Available data:
-=-=-=-=-
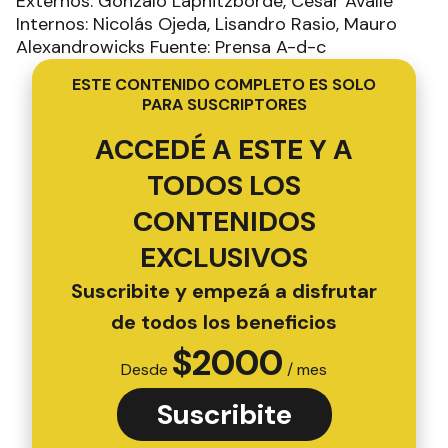
Externos: Gonzalo Laphitzborde, César Avalle
Internos: Nicolás Ojeda, Lisandro Rasio, Mauro
Alexandrowicks Fuente: Prensa A-d-c
ESTE CONTENIDO COMPLETO ES SOLO
PARA SUSCRIPTORES
ACCEDÉ A ESTE Y A
TODOS LOS
CONTENIDOS
EXCLUSIVOS
Suscribite y empezá a disfrutar
de todos los beneficios
$
2000
Desde
/ mes
Suscribite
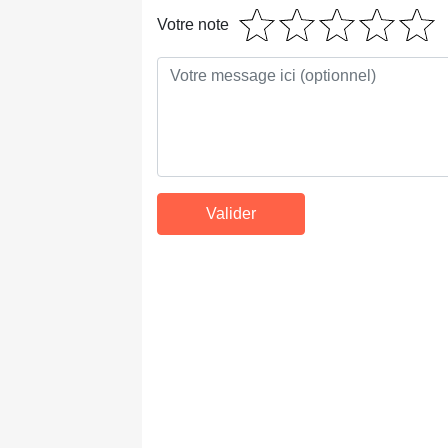
Votre note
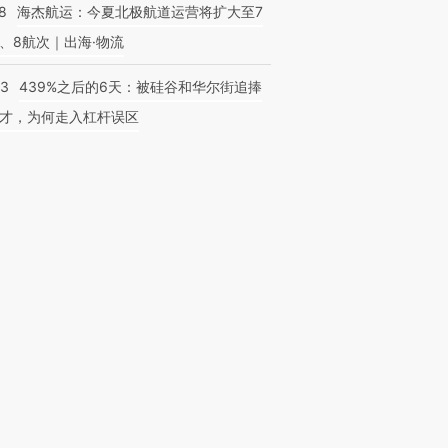
8
海杰航运：今夏北极航道运营将扩大至7
、8航次｜出海·物流
53
439%之后的6天：被硅谷和华尔街追捧
才，为何走入杠杆误区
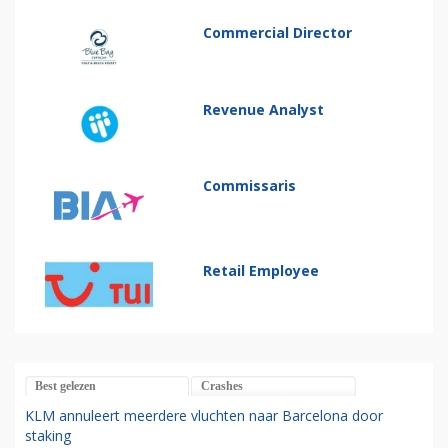
Commercial Director
Revenue Analyst
Commissaris
Retail Employee
Best gelezen
Crashes
KLM annuleert meerdere vluchten naar Barcelona door
staking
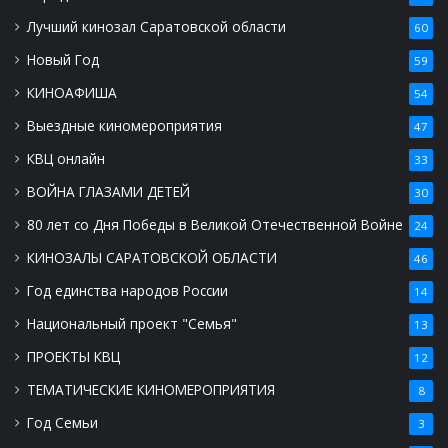
Лучший кинозал Саратовской области
60
Новый Год
59
КИНОАФИША
54
Выездные киномероприятия
47
КВЦ онлайн
33
ВОЙНА ГЛАЗАМИ ДЕТЕЙ
30
80 лет со Дня Победы в Великой Отечественной Войне
24
КИНОЗАЛЫ САРАТОВСКОЙ ОБЛАСТИ
46
Год единства народов России
14
Национальный проект "Семья"
13
ПРОЕКТЫ КВЦ
12
ТЕМАТИЧЕСКИЕ КИНОМЕРОПРИЯТИЯ
8
Год Семьи
3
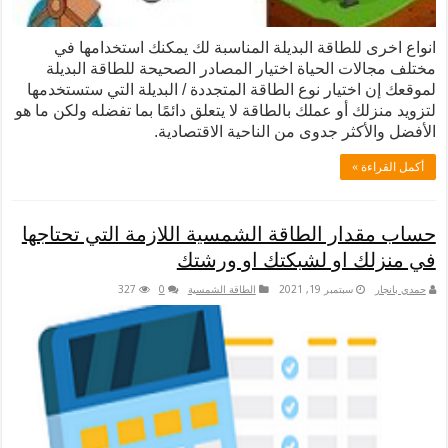
للطاقة البديلة المناسبة لك يمكنك استخدامها في
ت الحياة اختيار المصادر الصحيحة للطاقة البديلة
ختيار نوع الطاقة المتجددة / البديلة التي ستستخدمها
ك أو عملك بالطاقة لا يتعلق دائمًا بما تفضله ولكن ما هو
كثر جدوى من الناحية الاقتصادية.
 »
ار الطاقة الشمسية اللازمة التي تحتاجها
 او لشبكتك او ورشتك
سبتمبر 19, 2021
الطاقة الشمسية
0
327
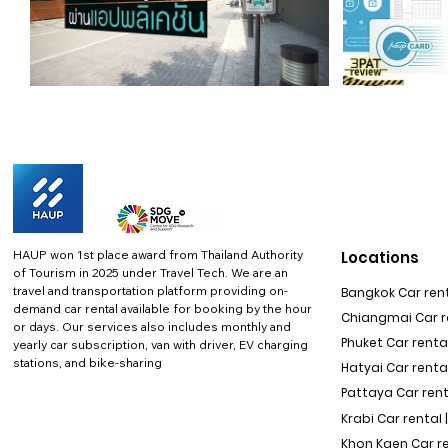
HAUP won 1st place award from Thailand Authority
Locations
of Tourism in 2025 under Travel Tech.
We are an
travel and transportation platform providing on-
Bangkok Car rent
demand car rental available for booking by the hour
Chiangmai Car re
or days. Our services also includes monthly and
Phuket Car rental
yearly car subscription, van with driver, EV charging
stations, and bike-sharing
Hatyai Car renta
Pattaya Car rent
Krabi Car rental 
Khon Kaen Car r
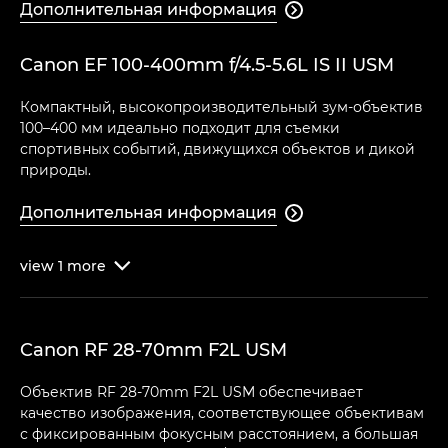
Дополнительная информация

Canon EF 100-400mm f/4.5-5.6L IS II USM
Компактный, высокопроизводительный зум-объектив
100–400 мм идеально подходит для съемки
спортивных событий, движущихся объектов и дикой
природы.
Дополнительная информация

view
1
more

Canon RF 28-70mm F2L USM
Объектив RF 28-70mm F2L USM обеспечивает
качество изображения, соответствующее объективам
с фиксированным фокусным расстоянием, а большая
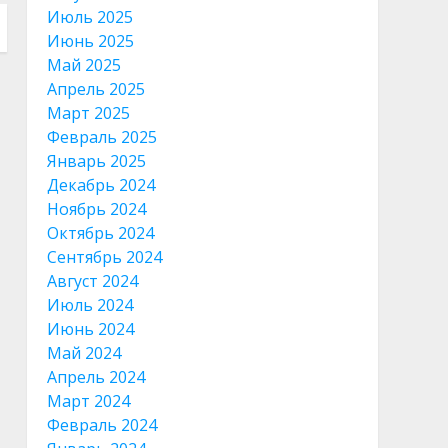
Июль 2025
Июнь 2025
Май 2025
Апрель 2025
Март 2025
Февраль 2025
Январь 2025
Декабрь 2024
Ноябрь 2024
Октябрь 2024
Сентябрь 2024
Август 2024
Июль 2024
Июнь 2024
Май 2024
Апрель 2024
Март 2024
Февраль 2024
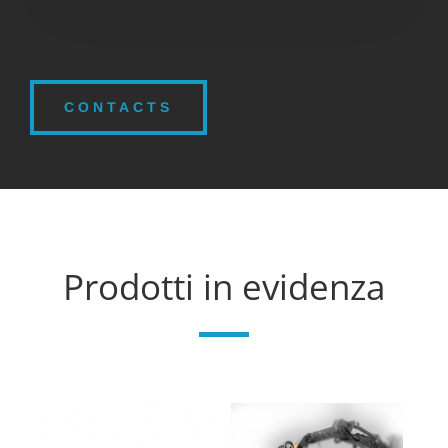
CONTACTS
Prodotti in evidenza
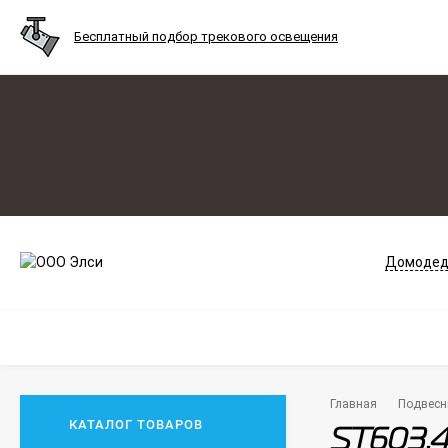
Бесплатный подбор трекового освещения
Домодед
Главная
Подвесн
КАТАЛОГ ТОВАРОВ
ST603.4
-=-=-=-=-
Your assignment:
Pick out every line in the rows above that contains the string "rental".

Completed exercise:
demand car rental available for booking by the hour
Phuket Car rental
Krabi Car rental 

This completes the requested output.